Несчастный Стукалин читал, наверное, и протирал очки в недоумении: совсем, что ли, старик Леонов с ума сошел. Хоругви какие-то… рассудительный государь… И это всё в «Правде» публиковать?!
Дальше – не лучше.
Сталин, как известно, уже десакрализирован, развенчан и в принципе малоупоминаем.
Но Леонова это будто не касается, он неожиданно вспоминает про сталинское обращение «Братья и сестры!»: «…Нам в особенности полезно со всею болью сердца вспомнить, вникнуть, подвергнуть беспристрастному анализу ту, потрясающую патриота, под незабываемый звон стекла, июльскую речь в трагическом сорок первом. Так почему же именно, почему уже на второй неделе страшного поединка пришлось нам, несмотря на едва ли не каждодневные рассуждения про малую кровь и чужие территории, пускать в ход столь необычные в нашей практике интонации, а в прекрасное суровое утро ноябрьского парада, четыре месяца спустя, выкатывать на передовые позиции столь устарелую, казалось бы, артиллерию, с клеймами Суворова, Дмитрия Донского и даже Невского Александра? Причем делал это предельного авторитета человек – с гулким на весь свет именем».
Гулким… на весь свет…
Помянув Сталина, Леонов переходит к Богу.

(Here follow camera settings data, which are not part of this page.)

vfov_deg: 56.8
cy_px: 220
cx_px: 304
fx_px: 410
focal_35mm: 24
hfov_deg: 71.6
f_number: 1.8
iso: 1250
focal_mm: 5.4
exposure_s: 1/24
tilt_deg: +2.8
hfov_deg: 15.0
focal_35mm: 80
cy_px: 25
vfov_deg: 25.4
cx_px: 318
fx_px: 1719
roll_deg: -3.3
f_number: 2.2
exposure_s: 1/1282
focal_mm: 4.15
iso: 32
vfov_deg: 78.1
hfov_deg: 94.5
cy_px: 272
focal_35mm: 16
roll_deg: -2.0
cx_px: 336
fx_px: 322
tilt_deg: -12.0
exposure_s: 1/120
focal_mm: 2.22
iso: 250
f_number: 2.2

«На протяжении тысячелетий понятие бога как исходного начала всех начал, – утверждает Леонов, – вместившее в себя множество философских ипостасей, национально окрашенных фантастических мифов, когда-либо двигавших людьми моральных стимулов, служило ёмкой и неприкосновенной копилкой, куда Человек – мыслитель и мастер, художник и зодчий – вносил наиболее отборное, бесценное свое, концентрат из людских озарений и страданий, беззаветной мечты и неоправдавшейся надежды. <…>
Наступление поздней зрелости во всех цивилизациях знаменовалось скептическим пересмотром потускневших миражей детства, но всегда неприглядной представлялась сомнительная доблесть якобы в доказательство людского превосходства над божеством – по-свински гадить в алтаре, дырявить финкой Магдалину на холсте, отрубать нос беззащитному античному Юпитеру».

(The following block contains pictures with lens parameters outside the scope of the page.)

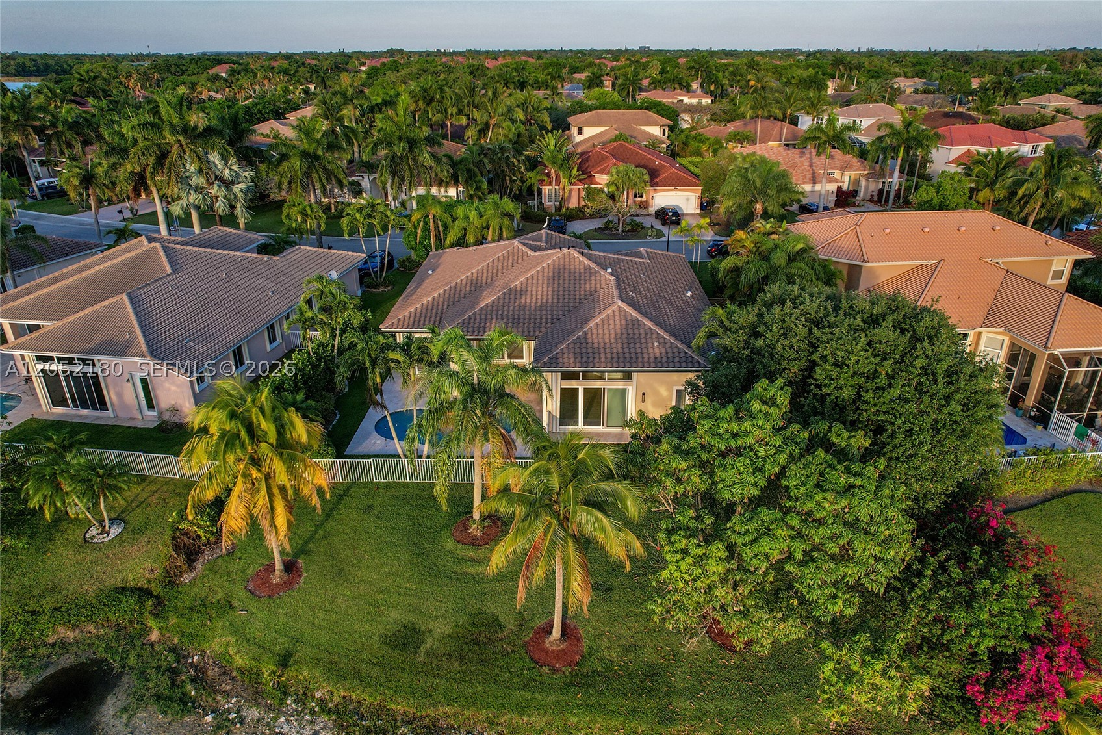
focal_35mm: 22
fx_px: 673
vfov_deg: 57.2
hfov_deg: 78.6
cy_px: 368
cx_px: 551
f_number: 2.8
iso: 120
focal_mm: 8.38
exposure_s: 1/400
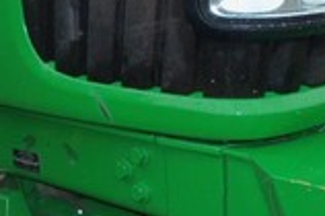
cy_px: 43
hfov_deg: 18.5
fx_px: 938
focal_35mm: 104
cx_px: -82
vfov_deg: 13.1
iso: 125
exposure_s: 1/30
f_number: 3.4
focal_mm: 5.2
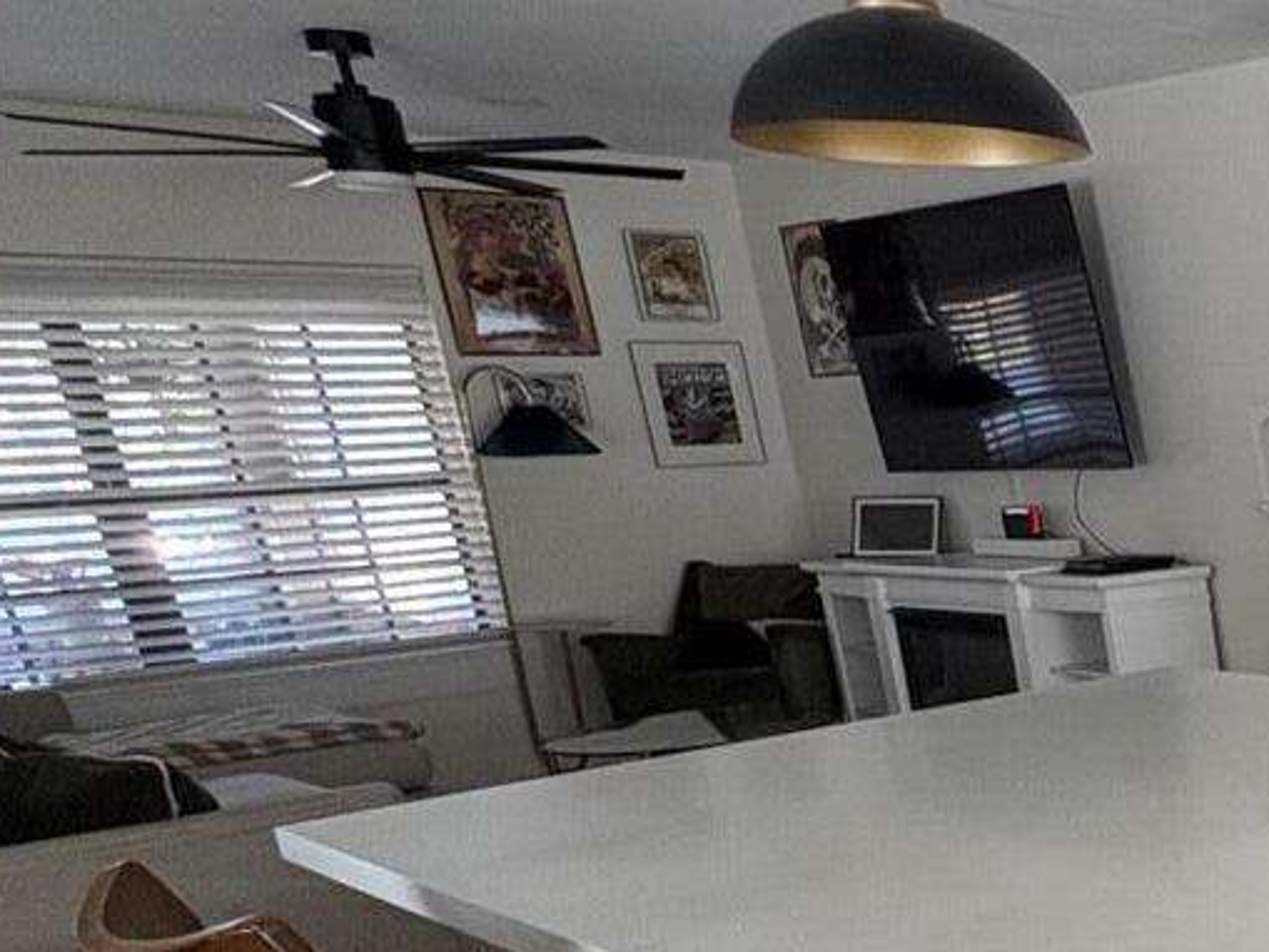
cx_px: 1925
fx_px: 1613
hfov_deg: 27.9
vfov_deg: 31.6
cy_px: 817
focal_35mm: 44
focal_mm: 2.22
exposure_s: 1/99
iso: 125
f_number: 2.2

Стукалин, конечно, догадывался, что Леонов не то что намекает, а прямым текстом говорит о советской власти во всех ее бурных заблуждениях.
Писатель взывал в своей статье: пока еще не поздно, надо довести до сознания людей, что «…сегодня есть лишь промежуточное звено между в ч е р а и завтра, что все мы нынешние – лишь головной отряд бесчисленных поколений, пускай закопанных где-то далеко позади, однако отнюдь не исчезнувших вчистую, а и посмертно взирающих нам вдогонку».

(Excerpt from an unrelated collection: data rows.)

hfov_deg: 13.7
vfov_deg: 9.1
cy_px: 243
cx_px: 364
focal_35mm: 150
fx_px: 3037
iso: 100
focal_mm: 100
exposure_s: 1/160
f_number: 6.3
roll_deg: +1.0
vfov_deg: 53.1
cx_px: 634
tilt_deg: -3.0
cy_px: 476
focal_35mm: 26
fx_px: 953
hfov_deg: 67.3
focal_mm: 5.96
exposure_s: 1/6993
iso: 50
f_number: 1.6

На Бориса Стукалина, человека вполне достойного и насколько возможно последовательного, сетовать, конечно, не стоит: такое он просто не мог опубликовать.
Леонова попросили позволить сделать в статье хотя бы несколько купюр. Он отказался.
Статья два месяца лежала в наборе, ждала своей участи, в итоге ее вернули автору.
Леонов тогда сказал одному из партийных начальников, ознакомившихся с «Раздумьями у старого камня», что, мол, не важно, опубликовали вы это или нет, важно, что вы это прочитали.